La metamorfosis literaria de Delibes en este libro resulta radical. Como supo ver Eugenio de Nora, «nos encontramos de pronto, con una obra deliciosamente viva, tierna y densa; ante un estilo al mismo tiempo juguetón y eficazmente seguro. El novelista es ya completamente dueño de su pequeño mundo de ficción y maestro también en un arte matizado y complejo, lleno de sutileza, bajo el nítido contorno de una expresión que afecta, sabiamente, la más ingenua transparencia». El camino se propone como lectura obligada para todos los amantes de la buena literatura. Un clásico cercano y cargado de satisfacciones.
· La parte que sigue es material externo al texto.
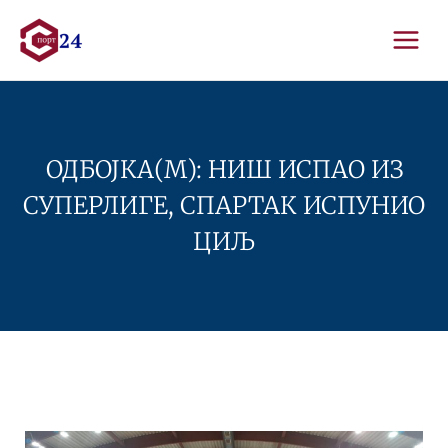
Skip
to
content
ОДБОЈКА(М): НИШ ИСПАО ИЗ
СУПЕРЛИГЕ, СПАРТАК ИСПУНИО
ЦИЉ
Desde un principio, contó El camino con el respaldo entusiasta de Carmen Laforet, que resaltó en dos artículos «su fuerza y belleza». Pero no encontró el reconocimiento económico inmediato buscado por Delibes ni en el premio Nacional Miguel de Cervantes, recaído aquel año en La casa de la fama, del almeriense Ramón Ledesma Miranda (1901-1963), novela río que describe el lento disgregarse decimonónico de una familia pudiente. Ledesma Miranda fue el padre del poeta salmantino de Álamo José Ledesma Criado (1926-2005) y siempre mantuvo el porte de gran señor muy venido a menos. Aunque este chasco tardó meses en llegarle, porque el inmediato fue del 26 del mismo enero, cuando se falló el Premio Ciudad de Barcelona, creado por el ayuntamiento para conmemorar la entrada por el Tibidabo de las tropas franquistas mandadas por Yagüe, con Ridruejo y Sánchez Mazas a su lado. También acompañados por el radiofónico Manuel Aznar (el padre), a cargo de la megafonía impartiendo propaganda. Pero ya le advierte Vergés, procede del mismo grupo formado en Burgos, que en el Ciudad de Barcelona creado por el editor y concejal Janés «rige el sistema de amigos y este ayuntamiento, además, es el enemigo número uno de Destino». La sorpresa se completa al recaer aquel enero de 1951 el premio barcelonés en la novela editada por Destino Cuando voy a morir (1950), de su primo del Saja Ricardo Fernández de la Reguera (1912-2000), descendiente del mismo bisabuelo molinero del Besaya, y en la hora del premio catedrático en Barcelona. Aquella circunstancia tuvo que afectar aún más a Delibes, pues la novela del primo, con sus extraviadas vicisitudes amorosas, no se acercaba ni de lejos a la dimensión excepcional de El camino, cuya fortuna posterior en ediciones, traducciones e incluso películas (Ana Mariscal, 1962 y Josefina Molina, 1977) la sitúa en lugar preeminente de la literatura en español de todos los tiempos.